» **Task to complete**:
Your task is to show every line in the listing below that includes "TRIANGLE".

───── Stored data ─────

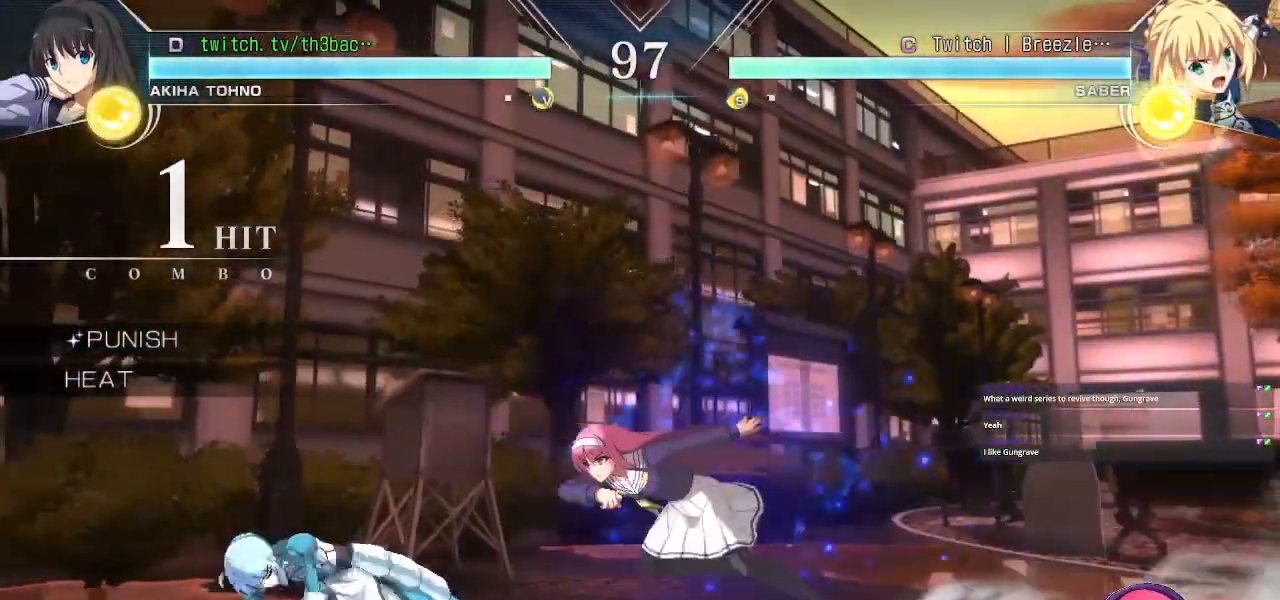
{"buttons": [], "left_stick": "center", "events": [[150, "left_stick", "down-right"], [200, "CIRCLE", "down"], [233, "CIRCLE", "up"], [450, "left_stick", "center"]]}
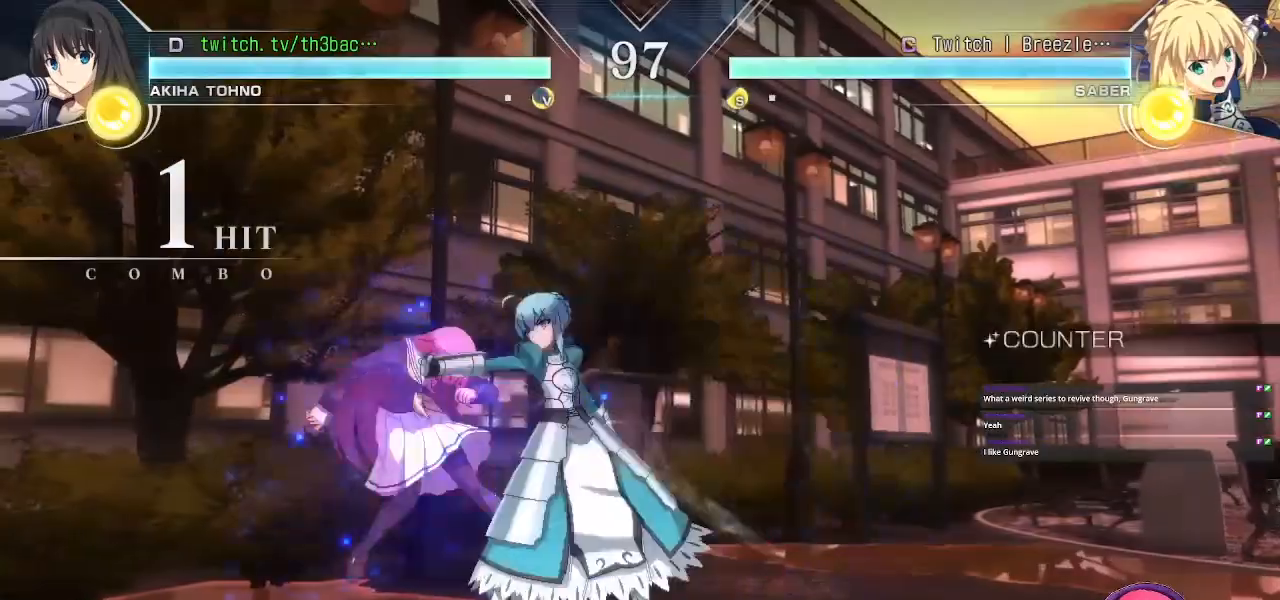
{"buttons": [], "left_stick": "center", "events": [[67, "TRIANGLE", "down"], [117, "TRIANGLE", "up"], [217, "left_stick", "right"], [333, "CIRCLE", "down"], [417, "CIRCLE", "up"], [467, "left_stick", "center"]]}
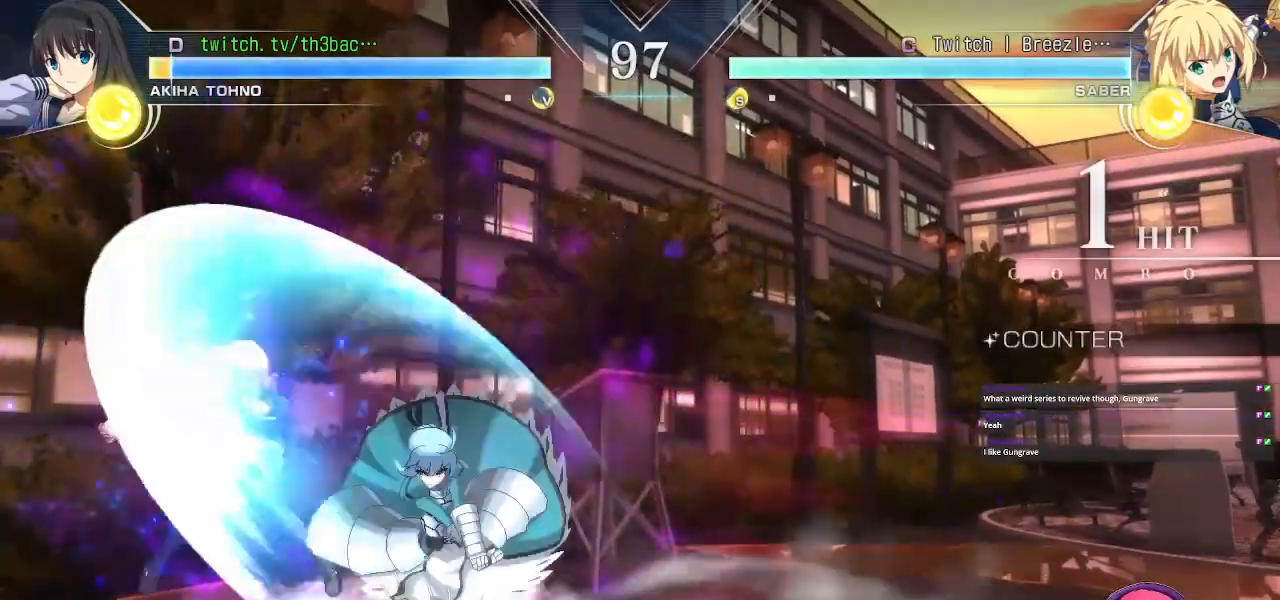
{"buttons": ["CIRCLE"], "left_stick": "left", "events": [[150, "TRIANGLE", "down"], [167, "left_stick", "right"], [233, "TRIANGLE", "up"], [300, "left_stick", "left"], [450, "CIRCLE", "down"]]}
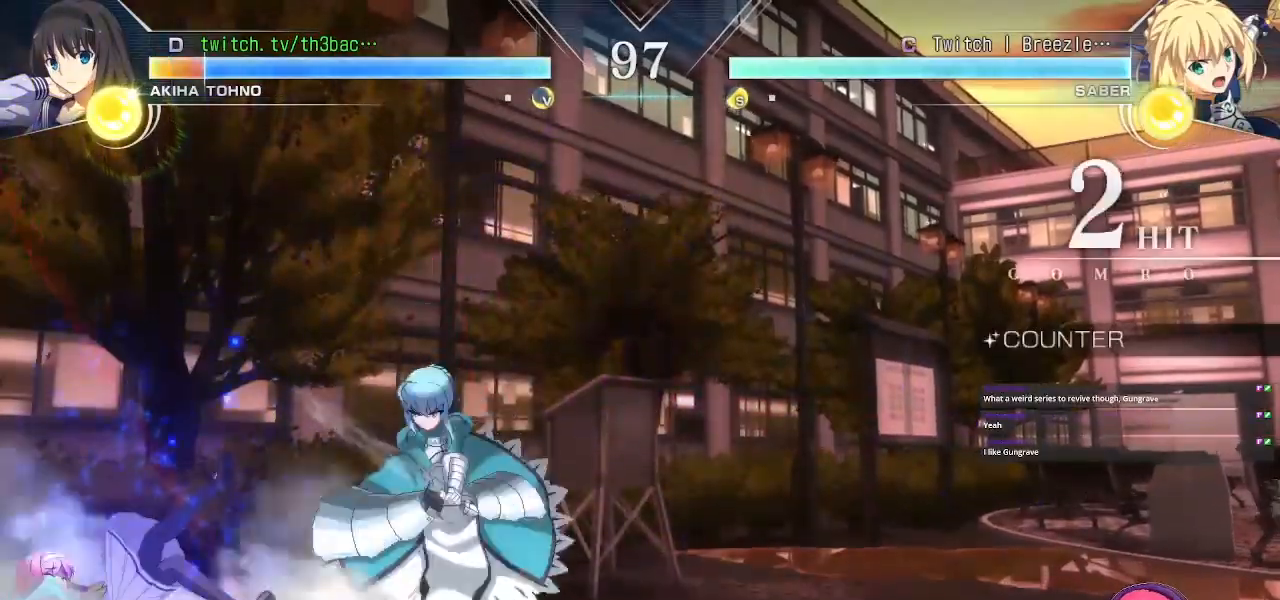
{"buttons": ["CIRCLE"], "left_stick": "down-left", "events": [[67, "CIRCLE", "up"], [133, "left_stick", "down-left"], [417, "CIRCLE", "down"]]}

─────

» **Output of the task**:
{"buttons": [], "left_stick": "center", "events": [[67, "TRIANGLE", "down"], [117, "TRIANGLE", "up"], [217, "left_stick", "right"], [333, "CIRCLE", "down"], [417, "CIRCLE", "up"], [467, "left_stick", "center"]]}
{"buttons": ["CIRCLE"], "left_stick": "left", "events": [[150, "TRIANGLE", "down"], [167, "left_stick", "right"], [233, "TRIANGLE", "up"], [300, "left_stick", "left"], [450, "CIRCLE", "down"]]}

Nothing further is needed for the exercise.